A well-designed, developed and produced new tire mounted on an equally well-designed, developed and produced wheel fitted with a high quality valve should not lose more than 4 to 5 psi of pressure per year. A good portion of this pressure loss is attributable to the absorption of the oxygen portion of the air by the tire structure.
Although a nearly 100% nitrogen-inflated tire also loses some of its nitrogen by being absorbed into the tire structure, it does so at a much slower rate than a tire inflated with regular air (nitrogen being an inert gas).
The development of the bromobutyl tire innerliner years ago has made a significant contribution to tire inflation pressure retention. A very recent innerliner development claims to further improve on the already high performing bromobutyl innerliner, and features a reduced thickness (hence reduced weight and cost), while still maintaining its higher level of pressure retention.
What happened to American ingenuity?
The future has never been riper for the introduction of practical, simple, affordable and exciting vehicle and tire innovations that would benefit the consumer in tangible ways, and this particularly in view of our current socio-economic circumstances. This future does not necessarily lie in conspicuous, frivolous consumption of products that do not offer intrinsic value, which includes vehicles fitted with extravagant tire/wheel assemblies and other superfluous accessories.

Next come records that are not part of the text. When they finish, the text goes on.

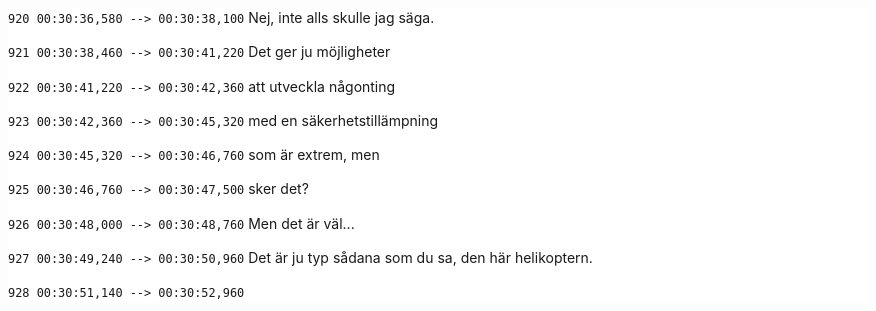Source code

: 

`920 00:30:36,580 --> 00:30:38,100`
Nej, inte alls skulle jag säga.



`921 00:30:38,460 --> 00:30:41,220`
Det ger ju möjligheter



`922 00:30:41,220 --> 00:30:42,360`
att utveckla någonting



`923 00:30:42,360 --> 00:30:45,320`
med en säkerhetstillämpning



`924 00:30:45,320 --> 00:30:46,760`
som är extrem, men



`925 00:30:46,760 --> 00:30:47,500`
sker det?



`926 00:30:48,000 --> 00:30:48,760`
Men det är väl...



`927 00:30:49,240 --> 00:30:50,960`
Det är ju typ sådana som du sa, den här helikoptern.



`928 00:30:51,140 --> 00:30:52,960`

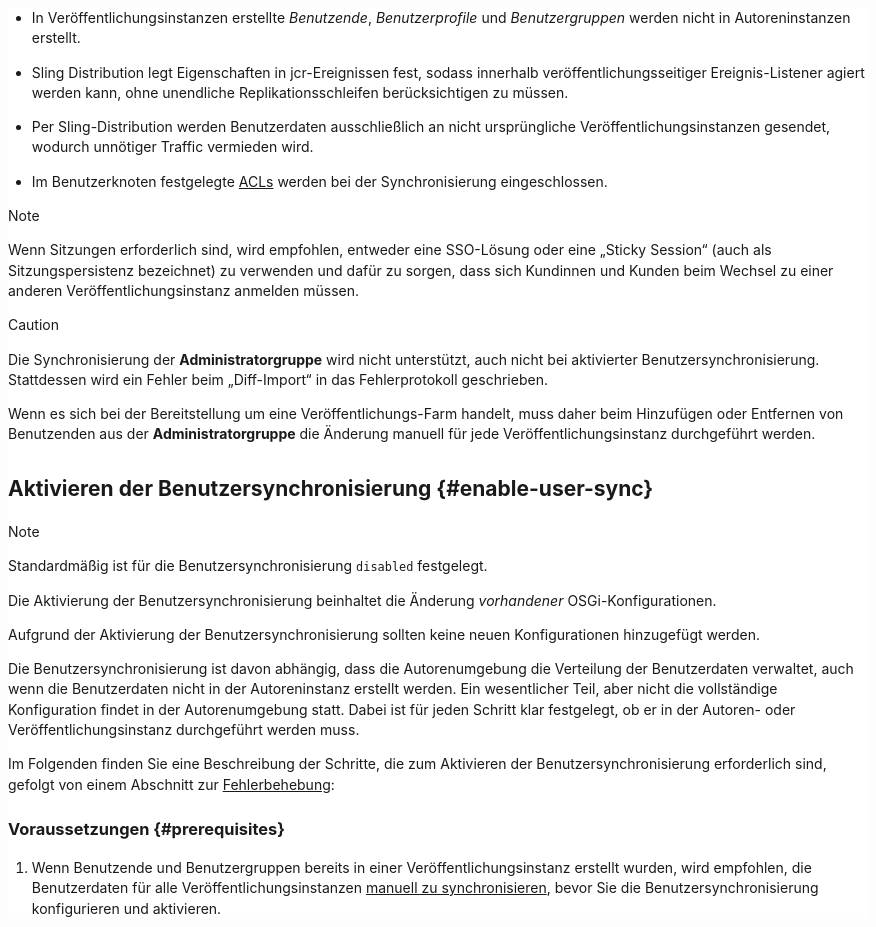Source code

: * In Veröffentlichungsinstanzen erstellte *Benutzende*, *Benutzerprofile* und *Benutzergruppen* werden nicht in Autoreninstanzen erstellt.

* Sling Distribution legt Eigenschaften in jcr-Ereignissen fest, sodass innerhalb veröffentlichungsseitiger Ereignis-Listener agiert werden kann, ohne unendliche Replikationsschleifen berücksichtigen zu müssen.
* Per Sling-Distribution werden Benutzerdaten ausschließlich an nicht ursprüngliche Veröffentlichungsinstanzen gesendet, wodurch unnötiger Traffic vermieden wird.
* Im Benutzerknoten festgelegte [ACLs](/help/sites-administering/security.md) werden bei der Synchronisierung eingeschlossen.

>[!NOTE]
>
>Wenn Sitzungen erforderlich sind, wird empfohlen, entweder eine SSO-Lösung oder eine „Sticky Session“ (auch als Sitzungspersistenz bezeichnet) zu verwenden und dafür zu sorgen, dass sich Kundinnen und Kunden beim Wechsel zu einer anderen Veröffentlichungsinstanz anmelden müssen.

>[!CAUTION]
>
>Die Synchronisierung der **Administratorgruppe** wird nicht unterstützt, auch nicht bei aktivierter Benutzersynchronisierung. Stattdessen wird ein Fehler beim „Diff-Import“ in das Fehlerprotokoll geschrieben.
>
>Wenn es sich bei der Bereitstellung um eine Veröffentlichungs-Farm handelt, muss daher beim Hinzufügen oder Entfernen von Benutzenden aus der **Administratorgruppe** die Änderung manuell für jede Veröffentlichungsinstanz durchgeführt werden.

## Aktivieren der Benutzersynchronisierung {#enable-user-sync}

>[!NOTE]
>
>Standardmäßig ist für die Benutzersynchronisierung `disabled` festgelegt.
>
>Die Aktivierung der Benutzersynchronisierung beinhaltet die Änderung *vorhandener* OSGi-Konfigurationen.
>
>Aufgrund der Aktivierung der Benutzersynchronisierung sollten keine neuen Konfigurationen hinzugefügt werden.

Die Benutzersynchronisierung ist davon abhängig, dass die Autorenumgebung die Verteilung der Benutzerdaten verwaltet, auch wenn die Benutzerdaten nicht in der Autoreninstanz erstellt werden. Ein wesentlicher Teil, aber nicht die vollständige Konfiguration findet in der Autorenumgebung statt. Dabei ist für jeden Schritt klar festgelegt, ob er in der Autoren- oder Veröffentlichungsinstanz durchgeführt werden muss.

Im Folgenden finden Sie eine Beschreibung der Schritte, die zum Aktivieren der Benutzersynchronisierung erforderlich sind, gefolgt von einem Abschnitt zur [Fehlerbehebung](#troubleshooting):

### Voraussetzungen {#prerequisites}

1. Wenn Benutzende und Benutzergruppen bereits in einer Veröffentlichungsinstanz erstellt wurden, wird empfohlen, die Benutzerdaten für alle Veröffentlichungsinstanzen [manuell zu synchronisieren](#manually-syncing-users-and-user-groups), bevor Sie die Benutzersynchronisierung konfigurieren und aktivieren.
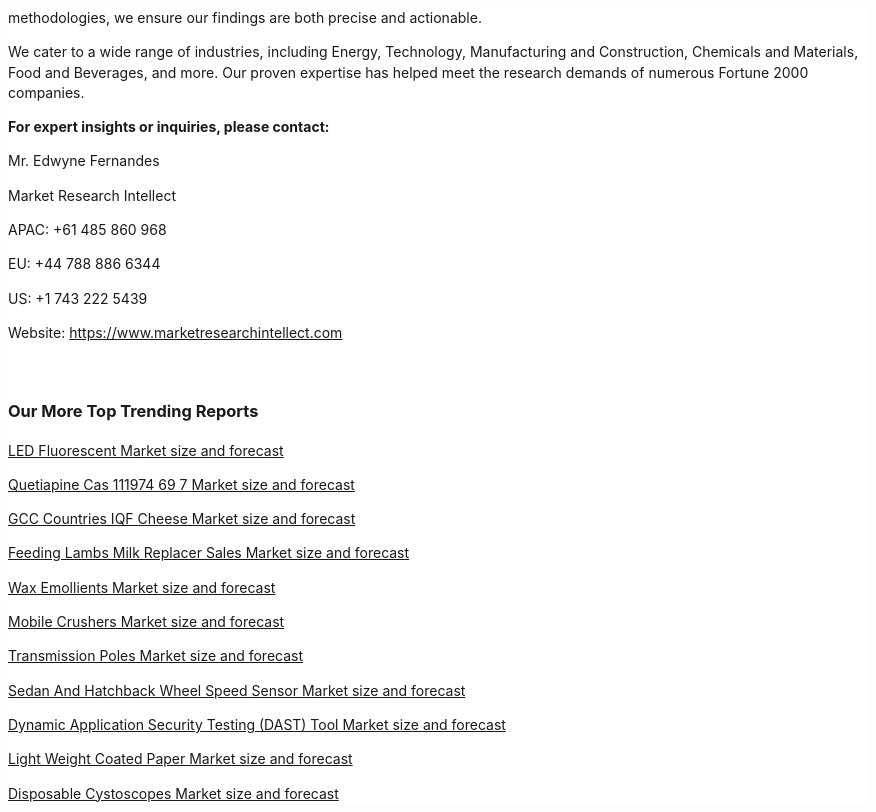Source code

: methodologies, we ensure our findings are both precise and actionable.</p><p>We cater to a wide range of industries, including Energy, Technology, Manufacturing and Construction, Chemicals and Materials, Food and Beverages, and more. Our proven expertise has helped meet the research demands of numerous Fortune 2000 companies.</p><p><strong>For expert insights or inquiries, please contact:</strong></p><p>Mr. Edwyne Fernandes</p><p>Market Research Intellect</p><p>APAC: +61 485 860 968</p><p>EU: +44 788 886 6344</p><p>US: +1 743 222 5439</p></div><div class="article-main__content" data-test-id="publishing-text-block"><p><span class="">Website:&nbsp;https://www.marketresearchintellect.com</span></p></div></div><div class="article-main__content" data-test-id="publishing-text-block">&nbsp;</div><h3>Our More Top Trending Reports</h3><p><a href="https://www.marketresearchintellect.com/pt/product/global-led-fluorescent-market/">LED Fluorescent  Market size and forecast</a></p><p><a href="https://www.marketresearchintellect.com/it/product/quetiapine-cas-111974-69-7-market-size-and-forecast/">Quetiapine Cas 111974 69 7  Market size and forecast</a></p><p><a href="https://www.marketresearchintellect.com/nl/product/global-gcc-countries-iqf-cheese-market/">GCC Countries IQF Cheese  Market size and forecast</a></p><p><a href="https://www.marketresearchintellect.com/ko/product/global-feeding-lambs-milk-replacer-sales-market/">Feeding Lambs Milk Replacer Sales  Market size and forecast</a></p><p><a href="https://www.marketresearchintellect.com/zh/product/wax-emollients-market/">Wax Emollients  Market size and forecast</a></p><p><a href="https://www.marketresearchintellect.com/es/product/global-mobile-crushers-market-size-and-forecast/">Mobile Crushers  Market size and forecast</a></p><p><a href="https://www.marketresearchintellect.com/product/transmission-poles-market/">Transmission Poles  Market size and forecast</a></p><p><a href="https://www.marketresearchintellect.com/ja/product/global-sedan-and-hatchback-wheel-speed-sensor-market/">Sedan And Hatchback Wheel Speed Sensor  Market size and forecast</a></p><p><a href="https://www.marketresearchintellect.com/ar/product/dynamic-application-security-testing-dast-tool-market/">Dynamic Application Security Testing (DAST) Tool  Market size and forecast</a></p><p><a href="https://www.marketresearchintellect.com/pt/product/global-light-weight-coated-paper-market/">Light Weight Coated Paper  Market size and forecast</a></p><p><a href="https://www.marketresearchintellect.com/it/product/global-disposable-cystoscopes-market-size-and-forecast/">Disposable Cystoscopes  Market size and forecast</a></p>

Even though one cannot schedule an invention, I refuse to believe that good old-fashioned American ingenuity has vanished. I prefer to believe that it is merely dormant.
This is the time to waken it. Many people are out of work, having lost their jobs or been forced to retire early, including all types of engineers with valuable experience. This is the time to tap their talent and creativity. ■
For more than 50 years, Jacques Bajer has championed the cause of tire structural integrity in one way or another. His work with Ford Motor Co., beginning in 1955, led to the creation of a tire uniformity grading machine. In 1964, he almost single-handedly developed low-profile tires for the 1964 Lincoln and Thunderbird. They performed so well that Ford made them standard equipment on all its vehicles the following year.
The French-born engineer also owns a number of patents, including one for a “casing preparation method” used in producing quality retreaded tires.
He is perhaps best known, however, for radializing the domestic automotive industry. Bajer didn’t invent the radial tire, but when he convinced Ford to offer radial tires as options on its vehicles, a new era began.